Latent Space: The AI Engineer Podcast cover

Latent Space: The AI Engineer Podcast · October 31, 2025

⚡️ Ship AI recap: Agents, Workflows, and Python — w/ Vercel CTO Malte Ubl

Highlights from the Episode

Malte UblCTO of Vercel
00:01:16 - 00:03:19
Vercel's approach to AI engineering and product development
Our high-level goal is to champion the AI engineering movement. We're not just focused on hype and big ideas; we aim to be concrete. For instance, agents are exciting, and you can actually build them. Our conference focused on simplifying this process, discovering the right abstractions as user needs emerge. Vercel approaches this by building things ourselves. This includes both products, such as agents you can purchase from Vercel, and internal tools to enhance our own operational efficiency.
Malte UblCTO of Vercel
00:03:46 - 00:04:48
Historical context and necessity of workflow systems
Every company involved with computers since 1950 has faced a version of this challenge. However, it hasn't always been abstracted. For instance, if I ran a bank transaction system in 1975, I would have invented a solution. Even in a pure batch processing world, I would have built something similar. So, I either use a productized solution, which Temporal innovated, or I create an ad hoc system.
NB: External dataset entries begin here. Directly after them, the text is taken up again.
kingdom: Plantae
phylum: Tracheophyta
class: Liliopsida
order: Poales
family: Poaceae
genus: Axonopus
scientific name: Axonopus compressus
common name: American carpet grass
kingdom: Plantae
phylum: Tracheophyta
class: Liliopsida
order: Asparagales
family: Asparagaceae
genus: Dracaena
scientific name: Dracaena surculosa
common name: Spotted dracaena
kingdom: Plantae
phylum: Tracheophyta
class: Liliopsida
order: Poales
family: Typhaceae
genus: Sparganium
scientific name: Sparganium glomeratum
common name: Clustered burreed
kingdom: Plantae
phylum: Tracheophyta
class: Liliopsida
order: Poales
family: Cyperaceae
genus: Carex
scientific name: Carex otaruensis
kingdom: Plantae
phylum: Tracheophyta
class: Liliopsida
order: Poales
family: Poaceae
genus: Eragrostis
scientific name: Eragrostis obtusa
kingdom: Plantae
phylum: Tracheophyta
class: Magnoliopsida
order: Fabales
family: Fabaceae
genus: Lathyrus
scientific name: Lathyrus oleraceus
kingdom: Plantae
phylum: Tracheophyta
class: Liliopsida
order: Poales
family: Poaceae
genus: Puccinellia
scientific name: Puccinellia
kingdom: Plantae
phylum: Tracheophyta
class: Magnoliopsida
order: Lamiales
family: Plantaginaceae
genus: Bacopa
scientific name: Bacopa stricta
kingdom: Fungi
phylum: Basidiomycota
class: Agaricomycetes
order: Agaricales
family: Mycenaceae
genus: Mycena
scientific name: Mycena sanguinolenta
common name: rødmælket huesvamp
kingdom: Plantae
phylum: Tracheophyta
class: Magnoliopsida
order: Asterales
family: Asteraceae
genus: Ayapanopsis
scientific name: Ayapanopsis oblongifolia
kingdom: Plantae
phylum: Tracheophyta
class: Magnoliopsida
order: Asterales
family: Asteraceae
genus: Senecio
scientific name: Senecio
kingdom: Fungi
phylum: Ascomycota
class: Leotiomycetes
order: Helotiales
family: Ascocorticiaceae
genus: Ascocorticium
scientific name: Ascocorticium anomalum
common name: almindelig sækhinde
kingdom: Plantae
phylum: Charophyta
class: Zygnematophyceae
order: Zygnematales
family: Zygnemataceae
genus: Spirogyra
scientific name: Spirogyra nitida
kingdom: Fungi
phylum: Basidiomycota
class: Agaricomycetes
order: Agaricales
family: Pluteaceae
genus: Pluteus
This might involve a queue to track work, a database to store state, and perhaps a cron job to prevent items from getting stuck in the queue.
Malte UblCTO of Vercel
00:06:47 - 00:07:40
Vercel's open source business model and strategy
I view open source as having three business models. First, there's Red Hat, where you self-support open-source software. Second, there's open core, where you're the sole monetizer, but others can still run it. Vercel, though perhaps not inventing it, has certainly popularized a model where a truly open-source software library, with adapters for every platform, becomes widely popular. We then get a piece of that pie. Our strategy is to grow the overall pie, as our share remains a relatively constant proportion. This allows us to drive the open-source project.
Malte UblCTO of Vercel
00:09:56 - 00:12:27
AI SDK's success through humble, low-level abstractions
I'm not sure how much that helps, but it's great. There's a fun background from what people thought AI was ten years ago. We announced version 6 beta, and while it's not news since these things are open source, it introduces a stable feature: direct agent abstraction. This wasn't previously available as a stable feature, though it was experimental in ASDK5. People would build agents with AISDK, but they had to do it in a more complex fashion. I want to mention that it's very successful, and I think the reason is that we constrained ourselves to be humble about what our users might want to do.
Malte UblCTO of Vercel
00:16:49 - 00:18:04
Vercel's founding principle: dogfooding all abstractions
I want to be in control, configure settings, and define defaults as I see fit. It's good to have tension around these things. A core principle at Vercel, established by Guillermo, is that we never provide an abstraction we haven't used ourselves. Dogfooding is crucial. The AI SDK was extracted from V0. We built it, diverged slightly, then undertook significant work to fully host AI SDK within V0. This process allowed us to learn and ensure migrations weren't too difficult, which users appreciate. This constant feedback loop is essential. While it sounds obvious, framework builders are often not application builders.
Malte UblCTO of Vercel
00:18:49 - 00:22:29
Vercel's DevOps agent for anomaly detection and investigation
From a technical standpoint, this agent has several tools. It can execute any observability query against your project using its query builder. It can also read logs, often with queries. What's truly magical is its proficiency; when you click on an anomaly, it almost always precisely tells you what happened. It displays all the relevant graphs. It's significantly easier than doing it yourself, saving minutes of work. What excites me most, and this is a common pattern with agents, is that in many situations, it addresses the recall precision problem.
Malte UblCTO of Vercel
00:29:55 - 00:31:41
Vercel's 'Agent on Every Desk' program for enterprise adoption
While beneficial, this approach isn't suitable for every company. For large organizations, there's significant efficiency to gain, but deploying a first agent can be daunting. In such cases, a forward-deployed engineer, which we provide, is very helpful. However, as a startup, I wouldn't want a forward-deployed engineer in my office. I'd prefer to use an open-source project, integrate it with cloud code, and then apply it to my specific problem, customizing it as needed. This should also be successful. Our program aims to unblock individuals who are overwhelmed by the hype and unsure how to select the right project.
Malte UblCTO of Vercel
00:36:04 - 00:37:33
CTO's role in transforming Vercel for the AI revolution
I joined Vercel a little less than three or four years ago, before ChatGPT. I came directly from Google, so I had some insights into what was happening. However, Vercel wasn't operating in that world; it was the tail end of the last big crypto wave. Then, the AI revolution suddenly occurred. I definitely had to work through how to transform the company into something quite different. The solution we've found feels really good, and there's a lesson for companies that haven't made this transition yet: you must do something that feels native to your company.